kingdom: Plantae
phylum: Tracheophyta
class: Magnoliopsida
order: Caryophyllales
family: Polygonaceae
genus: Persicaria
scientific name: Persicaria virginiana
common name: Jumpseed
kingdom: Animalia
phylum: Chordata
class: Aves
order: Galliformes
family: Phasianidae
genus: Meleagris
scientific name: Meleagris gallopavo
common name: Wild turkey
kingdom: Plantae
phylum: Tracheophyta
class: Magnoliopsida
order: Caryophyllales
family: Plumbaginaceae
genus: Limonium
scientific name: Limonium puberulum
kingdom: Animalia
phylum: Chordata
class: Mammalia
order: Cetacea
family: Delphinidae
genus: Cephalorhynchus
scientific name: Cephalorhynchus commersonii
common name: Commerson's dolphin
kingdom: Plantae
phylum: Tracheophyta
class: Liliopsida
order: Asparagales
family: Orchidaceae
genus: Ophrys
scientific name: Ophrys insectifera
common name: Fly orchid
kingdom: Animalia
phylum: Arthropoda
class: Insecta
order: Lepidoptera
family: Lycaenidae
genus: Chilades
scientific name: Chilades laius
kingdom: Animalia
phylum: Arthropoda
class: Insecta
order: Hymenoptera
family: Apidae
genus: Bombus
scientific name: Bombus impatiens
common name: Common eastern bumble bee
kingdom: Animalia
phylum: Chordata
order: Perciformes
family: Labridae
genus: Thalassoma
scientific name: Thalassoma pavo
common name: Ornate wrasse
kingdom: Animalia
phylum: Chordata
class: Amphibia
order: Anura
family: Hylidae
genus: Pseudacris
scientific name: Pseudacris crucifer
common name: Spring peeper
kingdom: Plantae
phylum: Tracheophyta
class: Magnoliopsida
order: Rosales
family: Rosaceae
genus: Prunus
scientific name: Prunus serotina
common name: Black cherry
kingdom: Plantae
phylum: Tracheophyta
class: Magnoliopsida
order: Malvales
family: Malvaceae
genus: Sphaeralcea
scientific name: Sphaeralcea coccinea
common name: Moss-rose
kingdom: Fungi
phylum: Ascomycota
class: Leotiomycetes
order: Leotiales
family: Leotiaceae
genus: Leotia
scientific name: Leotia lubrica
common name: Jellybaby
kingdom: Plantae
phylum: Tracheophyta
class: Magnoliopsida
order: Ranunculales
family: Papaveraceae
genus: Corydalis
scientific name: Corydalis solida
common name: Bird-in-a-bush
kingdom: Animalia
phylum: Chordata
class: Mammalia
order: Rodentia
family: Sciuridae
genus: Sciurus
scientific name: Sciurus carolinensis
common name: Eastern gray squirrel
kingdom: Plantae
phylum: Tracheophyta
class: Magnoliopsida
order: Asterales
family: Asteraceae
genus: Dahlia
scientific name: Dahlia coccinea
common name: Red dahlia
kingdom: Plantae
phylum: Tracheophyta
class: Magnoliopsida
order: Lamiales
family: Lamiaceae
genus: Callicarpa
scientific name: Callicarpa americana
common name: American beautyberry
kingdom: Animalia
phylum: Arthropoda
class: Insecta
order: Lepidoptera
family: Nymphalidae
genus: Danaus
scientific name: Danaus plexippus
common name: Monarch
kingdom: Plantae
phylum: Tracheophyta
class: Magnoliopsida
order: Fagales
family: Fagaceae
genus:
*****
Output every line of all the entries above, copying each one word for word with nothing changed.

* _Expected answer_:
kingdom: Plantae
phylum: Tracheophyta
class: Magnoliopsida
order: Caryophyllales
family: Polygonaceae
genus: Persicaria
scientific name: Persicaria virginiana
common name: Jumpseed
kingdom: Animalia
phylum: Chordata
class: Aves
order: Galliformes
family: Phasianidae
genus: Meleagris
scientific name: Meleagris gallopavo
common name: Wild turkey
kingdom: Plantae
phylum: Tracheophyta
class: Magnoliopsida
order: Caryophyllales
family: Plumbaginaceae
genus: Limonium
scientific name: Limonium puberulum
kingdom: Animalia
phylum: Chordata
class: Mammalia
order: Cetacea
family: Delphinidae
genus: Cephalorhynchus
scientific name: Cephalorhynchus commersonii
common name: Commerson's dolphin
kingdom: Plantae
phylum: Tracheophyta
class: Liliopsida
order: Asparagales
family: Orchidaceae
genus: Ophrys
scientific name: Ophrys insectifera
common name: Fly orchid
kingdom: Animalia
phylum: Arthropoda
class: Insecta
order: Lepidoptera
family: Lycaenidae
genus: Chilades
scientific name: Chilades laius
kingdom: Animalia
phylum: Arthropoda
class: Insecta
order: Hymenoptera
family: Apidae
genus: Bombus
scientific name: Bombus impatiens
common name: Common eastern bumble bee
kingdom: Animalia
phylum: Chordata
order: Perciformes
family: Labridae
genus: Thalassoma
scientific name: Thalassoma pavo
common name: Ornate wrasse
kingdom: Animalia
phylum: Chordata
class: Amphibia
order: Anura
family: Hylidae
genus: Pseudacris
scientific name: Pseudacris crucifer
common name: Spring peeper
kingdom: Plantae
phylum: Tracheophyta
class: Magnoliopsida
order: Rosales
family: Rosaceae
genus: Prunus
scientific name: Prunus serotina
common name: Black cherry
kingdom: Plantae
phylum: Tracheophyta
class: Magnoliopsida
order: Malvales
family: Malvaceae
genus: Sphaeralcea
scientific name: Sphaeralcea coccinea
common name: Moss-rose
kingdom: Fungi
phylum: Ascomycota
class: Leotiomycetes
order: Leotiales
family: Leotiaceae
genus: Leotia
scientific name: Leotia lubrica
common name: Jellybaby
kingdom: Plantae
phylum: Tracheophyta
class: Magnoliopsida
order: Ranunculales
family: Papaveraceae
genus: Corydalis
scientific name: Corydalis solida
common name: Bird-in-a-bush
kingdom: Animalia
phylum: Chordata
class: Mammalia
order: Rodentia
family: Sciuridae
genus: Sciurus
scientific name: Sciurus carolinensis
common name: Eastern gray squirrel
kingdom: Plantae
phylum: Tracheophyta
class: Magnoliopsida
order: Asterales
family: Asteraceae
genus: Dahlia
scientific name: Dahlia coccinea
common name: Red dahlia
kingdom: Plantae
phylum: Tracheophyta
class: Magnoliopsida
order: Lamiales
family: Lamiaceae
genus: Callicarpa
scientific name: Callicarpa americana
common name: American beautyberry
kingdom: Animalia
phylum: Arthropoda
class: Insecta
order: Lepidoptera
family: Nymphalidae
genus: Danaus
scientific name: Danaus plexippus
common name: Monarch
kingdom: Plantae
phylum: Tracheophyta
class: Magnoliopsida
order: Fagales
family: Fagaceae
genus:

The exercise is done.